In un’intervista al Messaggero Agostino Miozzo, ha annunciato le proprie dimissioni dal ruolo di consulente del ministero dell’Istruzione perché “penso che il mio ruolo abbia ormai perso di significato” e “sono molto stanco”.
Miozzo, già coordinatore del Cts durante l’emergenza Covid, ha poi parlato della situazione scolastica: “Sulla scuola non è possibile che vi siano regioni o comuni che vanno per conto loro, senza applicare le decisioni del governo. Serve uno sforzo per ripartire e andrebbero effettuati molti più tamponi. Qualcuno lo fa, molti altri no”.
“Voglio parlarne con il ministro Bianchi, penso che il mio ruolo ormai abbia perso di significato. E sono molto stanco. Tutti sanno che io sono un sostenitore del ritorno alle lezioni presenza. E non contesto le percentuali fissate dal governo. Però non è accettabile che nei territori ci sia chi contrasta questa operazione, chi lavora per la Dad, quando le indicazioni partono da un governo di emergenza nazionale, in cui è rappresentato l’80 per cento dei partiti. Una follia”.

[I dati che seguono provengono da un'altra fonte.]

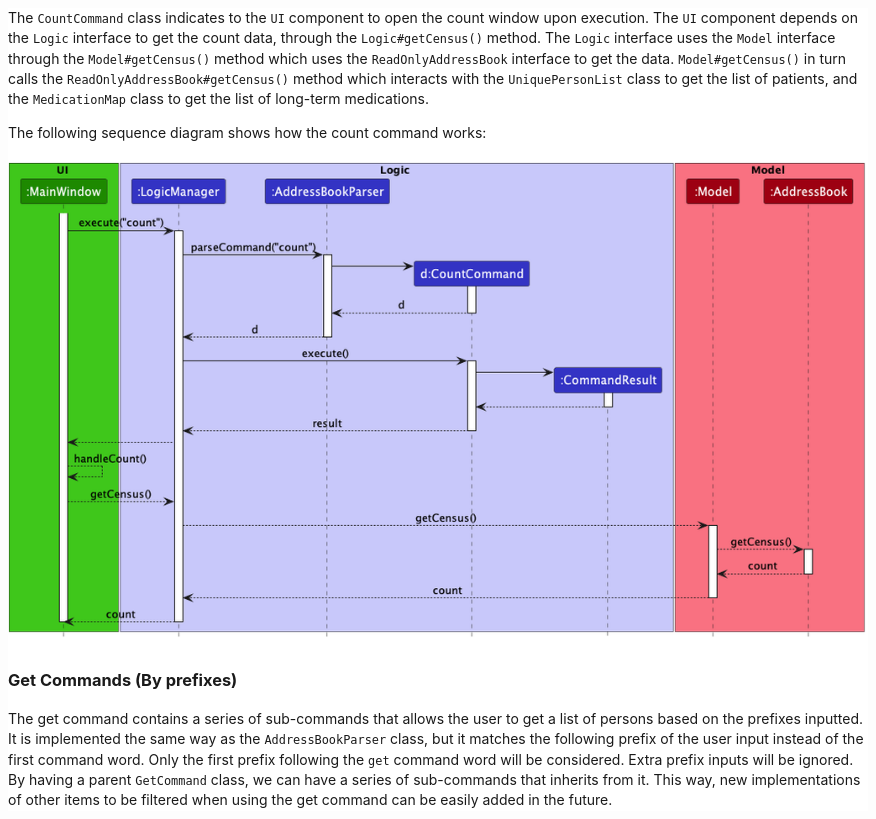 The `CountCommand` class indicates to the `UI` component to open the count window upon execution. The `UI` component
depends on the `Logic` interface to get the count data, through the `Logic#getCensus()` method. The `Logic` interface
uses the `Model` interface through the `Model#getCensus()` method which uses the `ReadOnlyAddressBook` interface to get
the data. `Model#getCensus()` in turn calls the `ReadOnlyAddressBook#getCensus()` method which interacts with the
`UniquePersonList` class to get the list of patients, and the `MedicationMap` class to get the list of long-term
medications.

The following sequence diagram shows how the count command works:

![CountSequenceDiagram](images/CountSequenceDiagram.png)

### Get Commands (By prefixes)

The get command contains a series of sub-commands that allows the user to get
a list of persons based on the prefixes inputted. It is implemented the same way as the `AddressBookParser` class,
but it matches the following prefix of the user input instead of the first command word.
Only the first prefix following the `get` command word will be considered. Extra prefix inputs will be ignored.
By having a parent `GetCommand` class, we can have a series of sub-commands that inherits from it.
This way, new implementations of other items to be filtered when using the get command can be easily
added in the future.
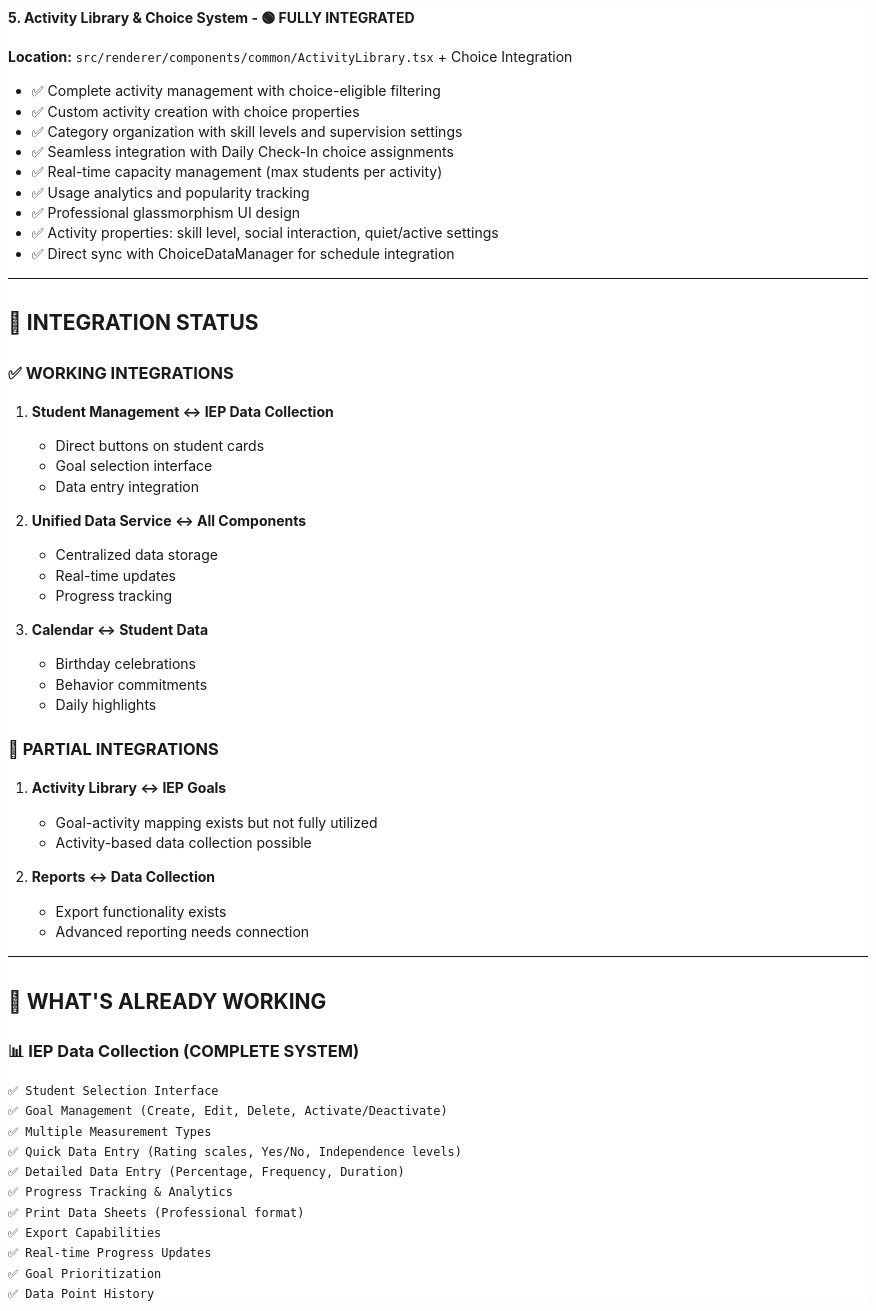 #### 5. **Activity Library & Choice System** - 🟢 FULLY INTEGRATED
**Location:** `src/renderer/components/common/ActivityLibrary.tsx` + Choice Integration
- ✅ Complete activity management with choice-eligible filtering
- ✅ Custom activity creation with choice properties
- ✅ Category organization with skill levels and supervision settings
- ✅ Seamless integration with Daily Check-In choice assignments
- ✅ Real-time capacity management (max students per activity)
- ✅ Usage analytics and popularity tracking
- ✅ Professional glassmorphism UI design
- ✅ Activity properties: skill level, social interaction, quiet/active settings
- ✅ Direct sync with ChoiceDataManager for schedule integration

---

## 🔗 **INTEGRATION STATUS**

### ✅ **WORKING INTEGRATIONS**
1. **Student Management ↔ IEP Data Collection**
   - Direct buttons on student cards
   - Goal selection interface
   - Data entry integration

2. **Unified Data Service ↔ All Components**
   - Centralized data storage
   - Real-time updates
   - Progress tracking

3. **Calendar ↔ Student Data**
   - Birthday celebrations
   - Behavior commitments
   - Daily highlights

### 🔄 **PARTIAL INTEGRATIONS**
1. **Activity Library ↔ IEP Goals**
   - Goal-activity mapping exists but not fully utilized
   - Activity-based data collection possible

2. **Reports ↔ Data Collection**
   - Export functionality exists
   - Advanced reporting needs connection

---

## 🎯 **WHAT'S ALREADY WORKING**

### 📊 **IEP Data Collection (COMPLETE SYSTEM)**
```
✅ Student Selection Interface
✅ Goal Management (Create, Edit, Delete, Activate/Deactivate)
✅ Multiple Measurement Types
✅ Quick Data Entry (Rating scales, Yes/No, Independence levels)
✅ Detailed Data Entry (Percentage, Frequency, Duration)
✅ Progress Tracking & Analytics
✅ Print Data Sheets (Professional format)
✅ Export Capabilities
✅ Real-time Progress Updates
✅ Goal Prioritization
✅ Data Point History
```
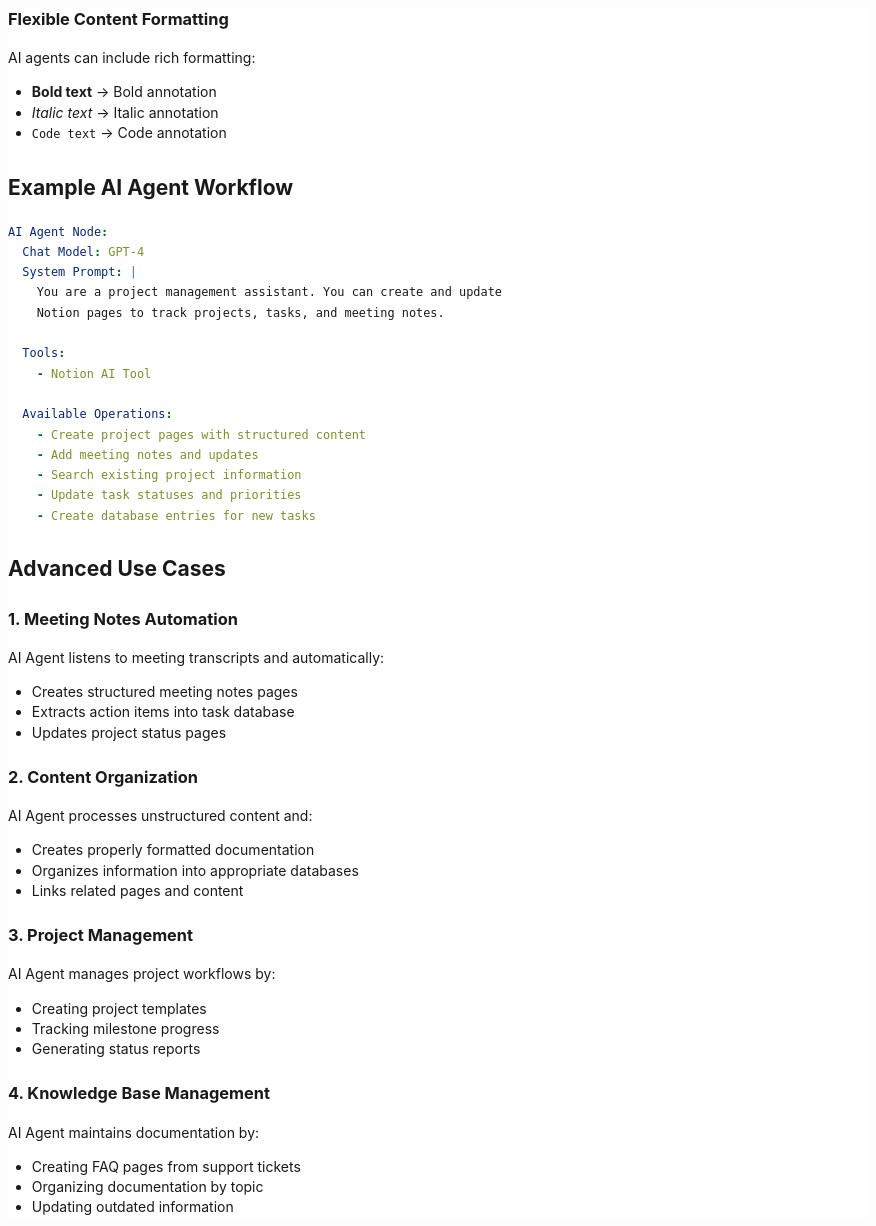 ### Flexible Content Formatting
AI agents can include rich formatting:
- **Bold text** → Bold annotation
- *Italic text* → Italic annotation
- `Code text` → Code annotation

## Example AI Agent Workflow

```yaml
AI Agent Node:
  Chat Model: GPT-4
  System Prompt: |
    You are a project management assistant. You can create and update 
    Notion pages to track projects, tasks, and meeting notes.
  
  Tools:
    - Notion AI Tool
  
  Available Operations:
    - Create project pages with structured content
    - Add meeting notes and updates
    - Search existing project information
    - Update task statuses and priorities
    - Create database entries for new tasks
```

## Advanced Use Cases

### 1. **Meeting Notes Automation**
AI Agent listens to meeting transcripts and automatically:
- Creates structured meeting notes pages
- Extracts action items into task database
- Updates project status pages

### 2. **Content Organization**
AI Agent processes unstructured content and:
- Creates properly formatted documentation
- Organizes information into appropriate databases
- Links related pages and content

### 3. **Project Management**
AI Agent manages project workflows by:
- Creating project templates
- Tracking milestone progress
- Generating status reports

### 4. **Knowledge Base Management**
AI Agent maintains documentation by:
- Creating FAQ pages from support tickets
- Organizing documentation by topic
- Updating outdated information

Secondo il dirigente in pensione della Protezione Civile, “andrebbero eseguiti molti più test tra i ragazzi, molti più controlli. Ci sono esempi virtuosi, dall’Alto Adige al Lazio, vi sono comuni e regioni che stanno eseguendo tamponi a campioni nelle scuole. Perché non lo si fa ovunque?”.
Ha poi spiegato Miozzo che “durante la pandemia, non solo l’Italia, ma tutti i paesi del mondo, si sono trovati impreparati. Non esiste un libretto delle istruzioni” e poi non avere avuto un piano pandemico aggiornato conferma il solito problema: “manca la cultura della prevenzione, lo vediamo tante volte quando scopriamo che una scuola, ad esempio, non era a norma antisismica. Fare prevenzione non porta consenso politico”.
In ogni caso, “penso che sia giusto che il decisore politico si prenda le responsabilità delle scelte, gli scienziati devono solo mettere in guardia sulle possibili conseguenze”.
Quanto alle riaperture, Miozzo ha auspicato ad un raddoppiamento dei controlli e delle sanzioni per chi non rispetta le regole:
“Il Paese non ce la fa più. Per ragioni economiche e sociali, è giusta una graduale riapertura. Ciò che mi preoccupa di più, piuttosto, è una anarchia crescente, la convinzione strisciante tra la gente che non vi sia più pericolo di contagio. Io dico: apriamo, certo, ma le regole che ci sono facciamole rispettare. In modo puntuale, perfino feroce. Il Ministero dell’Interno ha fatto moltissimo e lo ha fatto bene, ma ora deve decuplicare i controlli, multare chi sgarra. Solo così il Paese può permettersi le riaperture”.